Anduril maintains a large team of lobbyists, spending roughly a million dollars a year influencing congressional budgets and Pentagon planners, and last year formed an advisory board filled with former top government officials. The board now boasts former CIA chief strategy officer Constantine Saab, retired Adm. Scott Swift, and Kevin McAleenan, President Donald Trump’s acting secretary of homeland security.
Luckey has received secretive Air Force contracts to develop next-generation artificial intelligence capabilities under the so-called Project Maven initiative, as The Intercept reported. Similar to Google — whose participation as a subcontractor on Maven was confirmed by the Pentagon — there is no known public procurement record of Anduril subcontracting on Maven. While it is unclear whether Anduril was serving as a prime or subcontractor, Google worked underneath Virginia-based staffing firm ECS Federal, which was named as the major Project Maven prime contractor in a heavily redacted report released by the Defense Department’s Office of Inspector General in January.

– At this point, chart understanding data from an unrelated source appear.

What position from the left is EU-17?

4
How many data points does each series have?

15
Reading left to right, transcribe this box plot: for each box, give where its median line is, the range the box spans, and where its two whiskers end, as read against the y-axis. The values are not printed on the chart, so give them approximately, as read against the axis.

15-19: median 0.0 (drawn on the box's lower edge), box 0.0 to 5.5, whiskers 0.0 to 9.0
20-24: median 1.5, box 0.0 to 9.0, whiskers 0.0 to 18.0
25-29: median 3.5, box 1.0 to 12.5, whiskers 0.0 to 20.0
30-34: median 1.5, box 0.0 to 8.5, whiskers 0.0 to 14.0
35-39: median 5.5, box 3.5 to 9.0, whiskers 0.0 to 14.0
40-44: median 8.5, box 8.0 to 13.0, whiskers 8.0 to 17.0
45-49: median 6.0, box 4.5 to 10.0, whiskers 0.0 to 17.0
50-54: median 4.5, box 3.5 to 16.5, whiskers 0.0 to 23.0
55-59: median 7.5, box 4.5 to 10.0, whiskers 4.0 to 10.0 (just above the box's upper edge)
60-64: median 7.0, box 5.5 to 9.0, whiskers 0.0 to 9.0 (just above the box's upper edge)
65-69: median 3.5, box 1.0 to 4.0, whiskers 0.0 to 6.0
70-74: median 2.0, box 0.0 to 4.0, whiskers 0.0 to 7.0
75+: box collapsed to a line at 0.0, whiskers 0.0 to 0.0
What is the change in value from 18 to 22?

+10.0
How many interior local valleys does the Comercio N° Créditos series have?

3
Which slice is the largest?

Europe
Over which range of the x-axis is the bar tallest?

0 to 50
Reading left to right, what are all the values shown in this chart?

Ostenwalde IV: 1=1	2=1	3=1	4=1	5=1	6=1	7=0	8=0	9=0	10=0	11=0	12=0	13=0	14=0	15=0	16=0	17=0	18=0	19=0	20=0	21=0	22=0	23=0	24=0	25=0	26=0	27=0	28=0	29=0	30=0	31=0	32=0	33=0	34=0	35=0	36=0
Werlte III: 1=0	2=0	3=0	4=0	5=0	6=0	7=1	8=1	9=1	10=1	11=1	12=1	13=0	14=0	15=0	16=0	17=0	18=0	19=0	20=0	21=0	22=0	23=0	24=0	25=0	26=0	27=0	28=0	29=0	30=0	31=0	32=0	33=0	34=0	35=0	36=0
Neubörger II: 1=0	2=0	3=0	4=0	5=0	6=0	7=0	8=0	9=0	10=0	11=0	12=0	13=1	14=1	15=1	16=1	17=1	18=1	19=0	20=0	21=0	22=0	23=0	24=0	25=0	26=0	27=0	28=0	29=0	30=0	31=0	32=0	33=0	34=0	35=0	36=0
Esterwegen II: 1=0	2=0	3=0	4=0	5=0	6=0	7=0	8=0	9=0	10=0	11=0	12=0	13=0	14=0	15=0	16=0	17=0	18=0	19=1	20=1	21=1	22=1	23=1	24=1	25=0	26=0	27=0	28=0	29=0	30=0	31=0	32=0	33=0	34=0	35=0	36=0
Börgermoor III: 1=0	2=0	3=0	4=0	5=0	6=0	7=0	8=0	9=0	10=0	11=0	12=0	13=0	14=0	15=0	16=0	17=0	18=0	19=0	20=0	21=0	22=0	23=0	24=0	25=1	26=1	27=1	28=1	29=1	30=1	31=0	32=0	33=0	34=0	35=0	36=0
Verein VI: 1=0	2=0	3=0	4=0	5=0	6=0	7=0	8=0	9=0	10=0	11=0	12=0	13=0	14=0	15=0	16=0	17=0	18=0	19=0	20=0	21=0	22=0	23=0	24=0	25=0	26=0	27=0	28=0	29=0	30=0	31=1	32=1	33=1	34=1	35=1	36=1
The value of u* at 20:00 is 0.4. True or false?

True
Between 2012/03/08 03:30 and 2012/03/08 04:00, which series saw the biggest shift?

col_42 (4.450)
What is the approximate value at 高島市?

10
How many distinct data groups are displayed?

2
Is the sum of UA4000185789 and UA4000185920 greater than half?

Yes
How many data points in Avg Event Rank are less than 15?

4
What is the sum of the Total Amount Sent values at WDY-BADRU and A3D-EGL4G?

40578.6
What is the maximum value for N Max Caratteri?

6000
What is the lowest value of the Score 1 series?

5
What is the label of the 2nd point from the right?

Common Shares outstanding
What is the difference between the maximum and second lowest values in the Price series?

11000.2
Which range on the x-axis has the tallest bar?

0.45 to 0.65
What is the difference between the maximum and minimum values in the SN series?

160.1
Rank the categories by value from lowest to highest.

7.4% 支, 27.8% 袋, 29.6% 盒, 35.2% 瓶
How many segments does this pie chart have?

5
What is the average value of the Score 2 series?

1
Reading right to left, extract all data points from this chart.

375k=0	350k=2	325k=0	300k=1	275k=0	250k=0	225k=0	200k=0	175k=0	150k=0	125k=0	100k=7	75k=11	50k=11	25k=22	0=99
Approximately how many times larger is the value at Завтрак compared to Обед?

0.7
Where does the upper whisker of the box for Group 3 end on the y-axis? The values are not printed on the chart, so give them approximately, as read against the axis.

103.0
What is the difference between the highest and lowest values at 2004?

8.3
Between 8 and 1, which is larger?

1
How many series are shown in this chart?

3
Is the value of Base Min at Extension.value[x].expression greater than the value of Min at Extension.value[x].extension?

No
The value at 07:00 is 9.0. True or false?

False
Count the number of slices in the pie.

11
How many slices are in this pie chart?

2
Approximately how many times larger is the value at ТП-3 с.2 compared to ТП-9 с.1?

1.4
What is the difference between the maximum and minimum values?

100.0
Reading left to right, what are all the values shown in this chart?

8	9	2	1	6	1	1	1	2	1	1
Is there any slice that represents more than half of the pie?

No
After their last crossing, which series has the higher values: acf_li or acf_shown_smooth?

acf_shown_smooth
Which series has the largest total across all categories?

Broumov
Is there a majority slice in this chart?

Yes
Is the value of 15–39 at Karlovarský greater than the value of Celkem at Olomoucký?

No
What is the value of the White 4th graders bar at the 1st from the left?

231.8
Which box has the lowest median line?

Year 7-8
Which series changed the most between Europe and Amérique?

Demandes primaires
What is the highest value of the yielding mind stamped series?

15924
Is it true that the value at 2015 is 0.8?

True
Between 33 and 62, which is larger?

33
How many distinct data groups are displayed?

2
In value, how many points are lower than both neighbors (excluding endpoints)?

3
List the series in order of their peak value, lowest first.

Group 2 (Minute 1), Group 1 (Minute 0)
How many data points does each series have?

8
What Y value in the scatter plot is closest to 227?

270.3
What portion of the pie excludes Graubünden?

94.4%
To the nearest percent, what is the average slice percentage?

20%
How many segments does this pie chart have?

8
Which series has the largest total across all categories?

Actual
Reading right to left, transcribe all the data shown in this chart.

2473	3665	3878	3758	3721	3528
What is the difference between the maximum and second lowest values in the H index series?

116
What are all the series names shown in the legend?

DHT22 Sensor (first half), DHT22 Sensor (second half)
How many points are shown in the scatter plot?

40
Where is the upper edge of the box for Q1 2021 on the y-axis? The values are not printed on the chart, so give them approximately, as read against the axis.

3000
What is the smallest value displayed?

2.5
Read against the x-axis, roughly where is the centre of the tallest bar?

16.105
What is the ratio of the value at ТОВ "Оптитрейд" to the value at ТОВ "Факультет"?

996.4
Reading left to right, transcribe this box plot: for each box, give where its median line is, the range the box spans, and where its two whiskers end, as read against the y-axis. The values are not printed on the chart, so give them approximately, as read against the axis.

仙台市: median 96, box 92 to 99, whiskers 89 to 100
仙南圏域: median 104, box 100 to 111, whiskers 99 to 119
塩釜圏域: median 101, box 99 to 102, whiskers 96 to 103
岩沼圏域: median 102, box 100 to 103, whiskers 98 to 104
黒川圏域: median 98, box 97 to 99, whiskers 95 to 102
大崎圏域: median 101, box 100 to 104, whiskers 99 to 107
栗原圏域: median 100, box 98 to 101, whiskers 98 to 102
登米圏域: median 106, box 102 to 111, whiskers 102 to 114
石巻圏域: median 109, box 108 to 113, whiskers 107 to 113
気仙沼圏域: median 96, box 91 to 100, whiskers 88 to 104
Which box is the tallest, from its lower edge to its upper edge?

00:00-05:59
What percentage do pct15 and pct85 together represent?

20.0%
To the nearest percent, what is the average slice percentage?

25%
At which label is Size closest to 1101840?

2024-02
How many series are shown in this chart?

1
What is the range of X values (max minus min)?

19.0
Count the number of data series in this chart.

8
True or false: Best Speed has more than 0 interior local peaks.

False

Anduril and Looking Glass share an early investor, Lux Capital co-founder Josh Wolfe. Wolfe has become a prominent advocate of Silicon Valley venture capital playing a more prominent role in the Department of Defense; he even recruited the former head of U.S. Special Operations Command, Tony “T2” Thomas, as a venture partner at the beginning of 2020.
Wolfe has periodically tweeted updates on the progress of Looking Glass’s holographic technology, using a “Star Wars” X-wing fighter as an example in February 2018. The Pentagon’s now-scrapped cloud computing initiative, JEDI, would be unveiled the following month and — according to reporting from ProPublica — the C3PO acronym had been blocked from use in the project.